Schlammsauger habe ich schon versucht. ( PondoVac 4 )
Und es hat nicht viel gebracht.
Er hat es einfach nicht geschafft es einzusaugen.
Es sind einfach zu vilele große Pflanzenteile.
Ich hatte auch schon dran gedacht ihn lehr zu machen, aber es sind zu viele kleine Fische drin.


----------



## lotta (20. Juli 2012)

*AW: Sanirung bei schwiegereltern *

hi,
und wenn du versuchst, erst mal das gröbste abzukeschern, und nur für die feinheiten ,
den schlammsauger zu verwenden ???
ansonsten , finde ich den teich wunderschön, natürlich eingewachsen....s'is doch ein richtiges idyll!
halt uns auf dem laufenden, ich find das spannend 
liebe grüße lotta


----------



## Zermalmer (20. Juli 2012)

*AW: Sanirung bei schwiegereltern *

Hallo FunGod,
hast Du mal probiert das ganze 'langsam' abzusaugen?
Also nicht 'Schlammsauger mach mal' & rein mit ihm, sondern 'Schicht für Schicht'...
Saugen, danach grobes Material abnehmen und dann wieder saugen.
Oder gar als Teamwork... das grobe Material, was jemand hochhebt, mit dem Schlammsauger grob absaugen, bevor es komplett aus dem boden und dem Wasser entnommen wird.

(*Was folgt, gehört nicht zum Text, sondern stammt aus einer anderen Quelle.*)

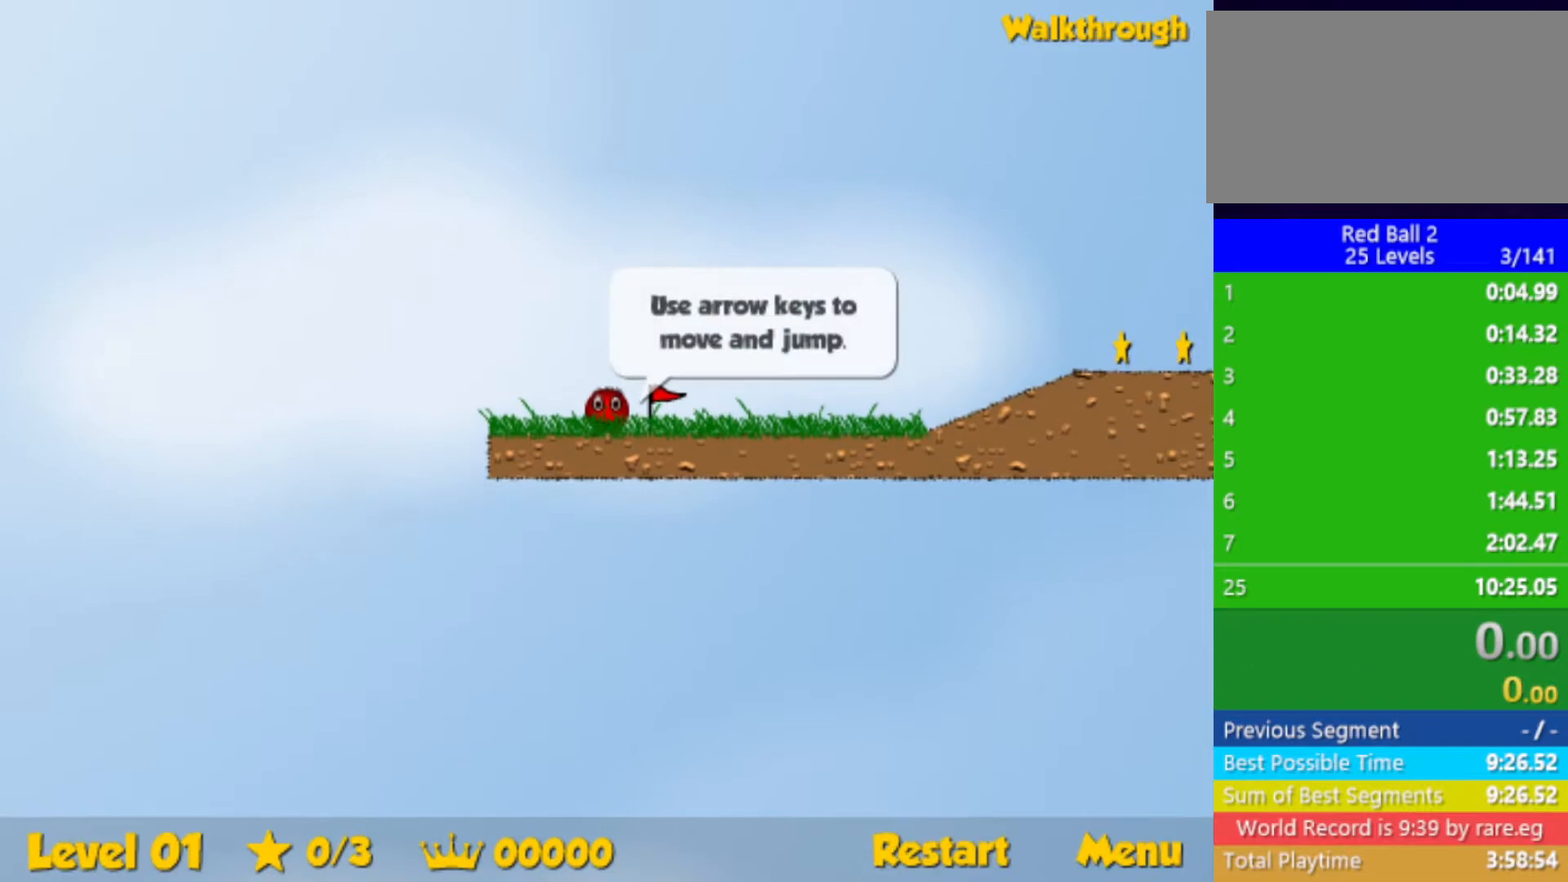
{"keys": ["right"], "events": []}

Also eher langsam vorranarbeiten und nicht gleich alles auf einmal....

Ist schwieriger und viel Arbeit, aber dürfte mit am schonensten sein.

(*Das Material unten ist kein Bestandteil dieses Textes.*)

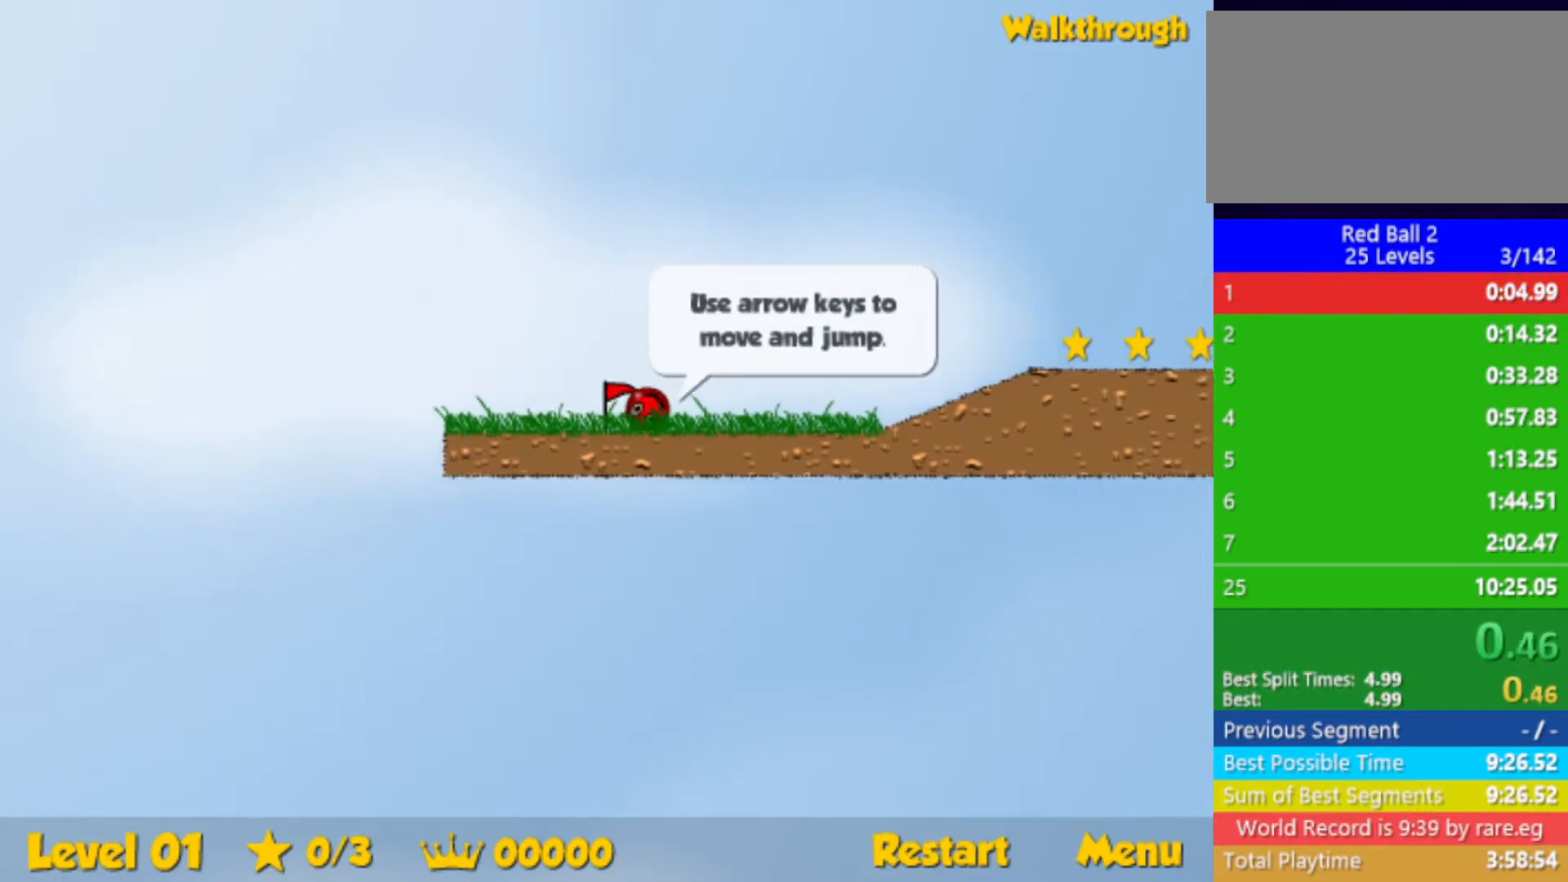
{"keys": ["right", "up"], "events": [[467, "up", "down"]]}
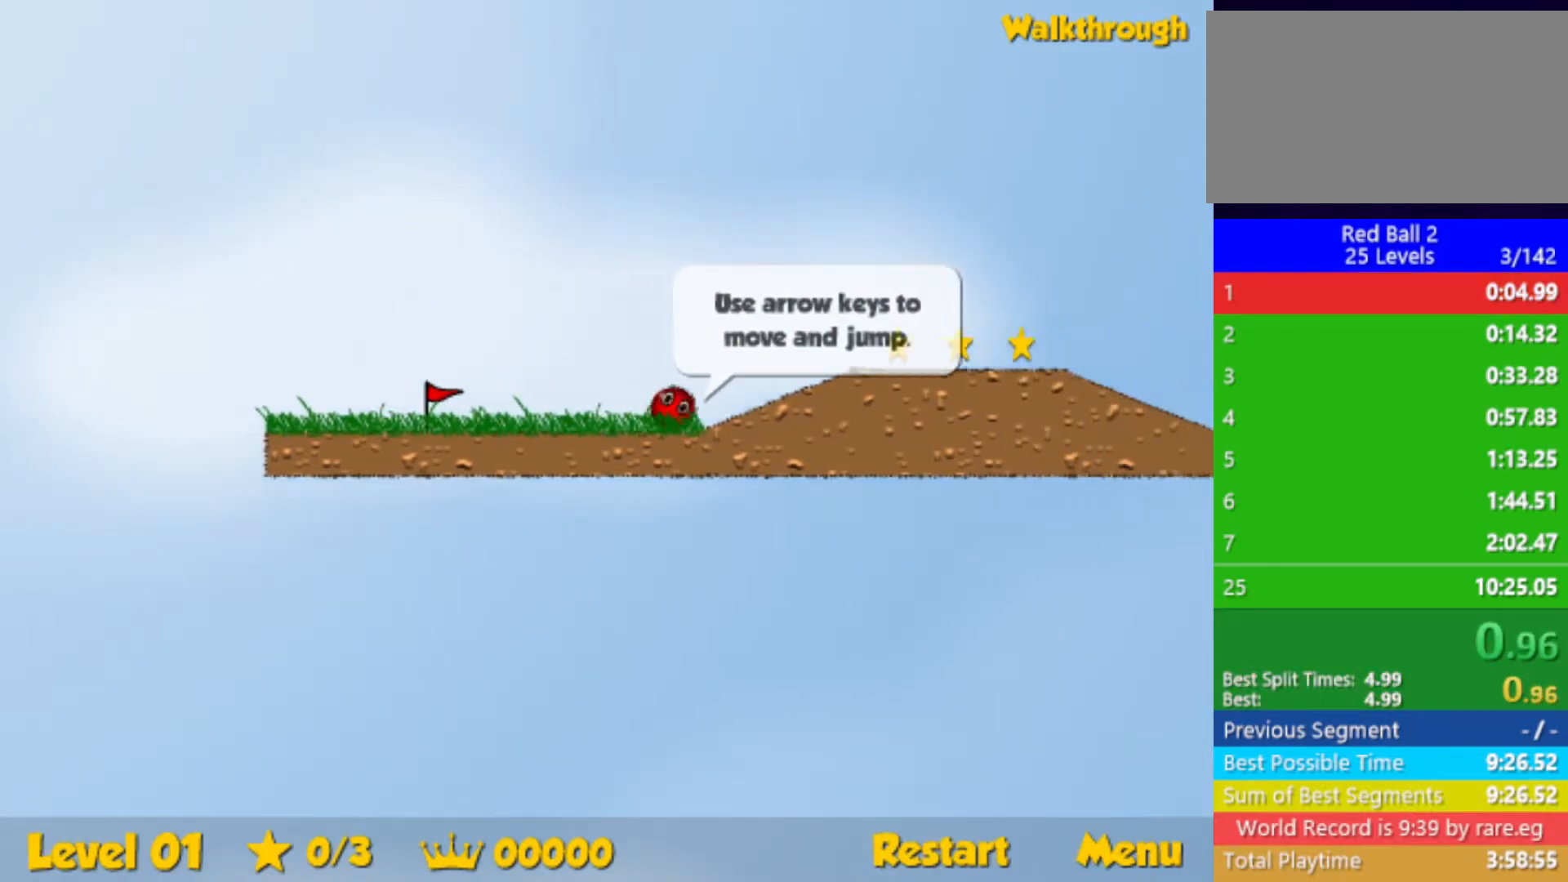
{"keys": ["right", "up"], "events": [[17, "up", "up"], [367, "up", "down"]]}
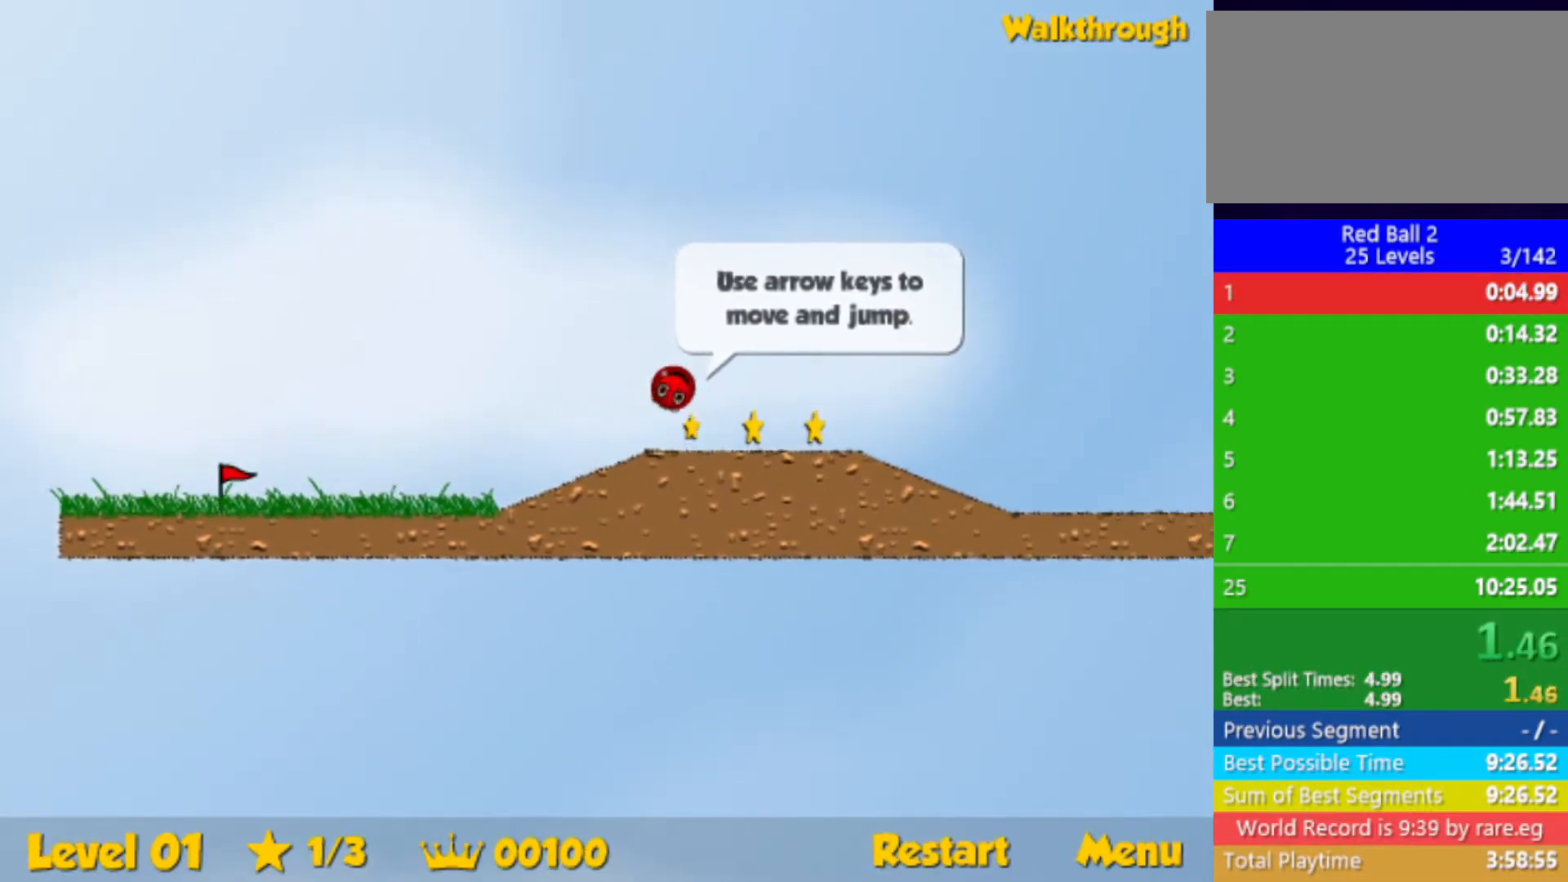
{"keys": ["right"], "events": [[17, "up", "up"]]}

Ein Schwerpunkt dürfte sicher die Seerose sein, die nicht wirklich kein sein dürfte.


----------



## FunGod (21. Juli 2012)

*AW: Sanierung bei Schwiegereltern *

So haben heute mal den Rand sauber gemacht. Dabei ist uns aufgefallen das der Teich ca 1 m in jede Richtung größer ist als gedacht.  
habe jetzt mal eine frage, beim putzen ist mir ein ca 30cm großer welz aufgefallen. Darf er drin bleiben oder sollte er raus?


----------



## Zermalmer (21. Juli 2012)

*AW: Sanierung bei Schwiegereltern *

Kommt sicher auf die Art des __ Wels an, denn wie Du in Berichten und Fotos (einfach mal im Internet suchen) ersehen kannst, können das mitunter stattliche Burschen werden

Ggf. kann jemand hier im Forum helfen bei der Bestimmung, wenn Du es schaffst ein brauchbares Foto von dem Kerl zu machen.


----------



## FunGod (21. Juli 2012)

*AW: Sanierung bei Schwiegereltern *

Von der Sorte jetzt mal abgesehen, sollte er drin bleiben oder lieber raus?


----------



## lotta (21. Juli 2012)

*AW: Sanierung bei Schwiegereltern *

hi,
wenn er sich bisher dort wohl gefühlt hat???
frag ihn selbst ...
lg lotta


----------



## FunGod (21. Juli 2012)

*AW: Sanierung bei Schwiegereltern *

Ich versuche es morgen mal..


----------



## FunGod (31. Juli 2012)

*AW: Sanierung bei Schwiegereltern *

Hallo zusammen.
Habe mal wider ein bisschen zeit am Teich verbracht.
Wasser ist jetzt Glas klar und ein 15 kleine 3 bis 4 cm koi sind jetzt auch drin.
Beim Filter sauber machen ist mir jetzt nur was aufgefallen.
Im Abflussrohr sind überall kleine __ Würmer drin.
   
Was sind das für dinger?
Sind die gut oder schlecht?
Sie waren von einen auf den andren Tag da.
Kann es mit mein bischen zu Warmen Wasser zusammen hängen? ( 26 °C )


----------



## Zermalmer (1. Aug. 2012)

*AW: Sanierung bei Schwiegereltern *

Hallo FunGod,
Es dürften Mückenlarven (Zuckmücken=harmlos und unter Umständen auch Kriebelmückenlarven = unangenehmer Geselle...einfach mal hier im Forum suchen) sein.
Wenn sie von jetzt auf gleich aufgetaucht sind, dann haben wohl die Insekten entschieden, dass das Teichwasser nun gut genug ist


----------



## Zermalmer (1. Aug. 2012)

*AW: Sanierung bei Schwiegereltern *

Hupps...doppelpost... hab nicht damit gerechnet, das das andere Posting noch durchgekommen ist, weil der Server ja meist um mitternacht ausgelastet ist wegen diverser Backupaktivitäten


----------



## Zacky (1. Aug. 2012)

*AW: Sanierung bei Schwiegereltern *



FunGod schrieb:


> Wasser ist jetzt Glas klar und 15 kleine 3 bis 4 cm koi sind jetzt auch drin.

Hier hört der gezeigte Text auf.